Bei aller Zurückhaltung nun doch noch eine entfesselte Kritik: Das handwerklich und ästhetisch so wunderbare Buch hat kein Lesebändchen!! Was sage ich kein – keine! Die vielen betörenden Bosheiten und Hiebe, aber auch die bildungsnahen Passagen über immerhin 60 deutsche Autoren und Philosophen, würden beim Schmökern und Studieren leicht mal ein gutes Dutzend Lesezeichen vertragen. Dazu noch ein halbes Dutzend für die Bernstein-Porträts etwa von Arno Schmidt, Detlev von Liliencron, Klopstock, Elfriede Jelinek, Frisch und Ringelnatz.

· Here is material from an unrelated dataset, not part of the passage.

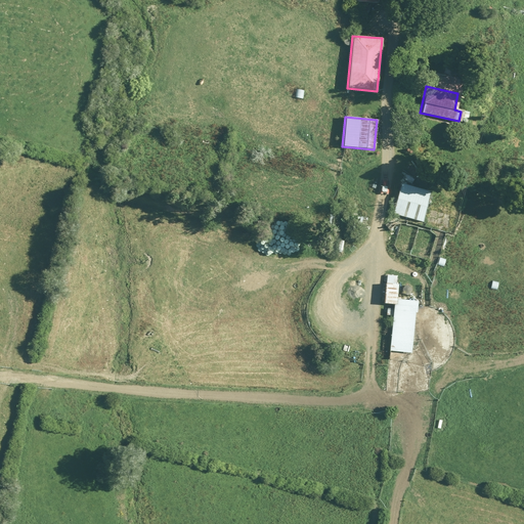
[(430,191),(400,183),(392,215),(422,222),(430,191)]
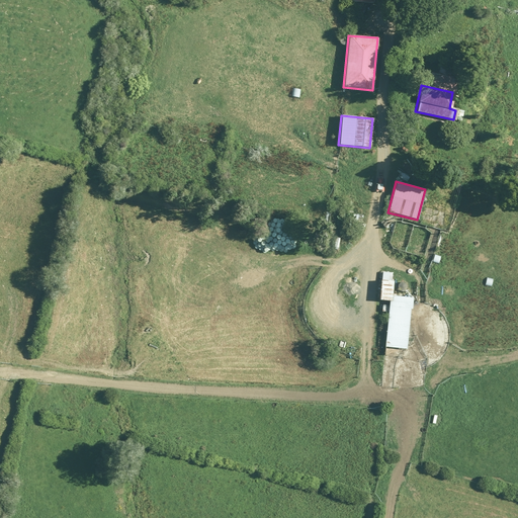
[(391,295),(393,273),(381,272),(378,300),(389,301),(383,347),(406,349),(411,297),(391,295)]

Einen ganzen Strauß also.

Oh, ja, Ringelnatz: Über ihn hat Rühmkorf mehr als einmal geschrieben, denn es ist die wahre Wahrheit und heißt als Gedicht „Frommerwunsch: Wünsch mir im Himmel einen Platz / (auch wenn die Balken brächen) / Bei Bellmann, Benn und Ringelnatz / und wünschte, daß sie einen Satz / in einem Atem sprächen / nimm Platz!“

Und da sitzt er nun vermutlich auch. Und zu Recht.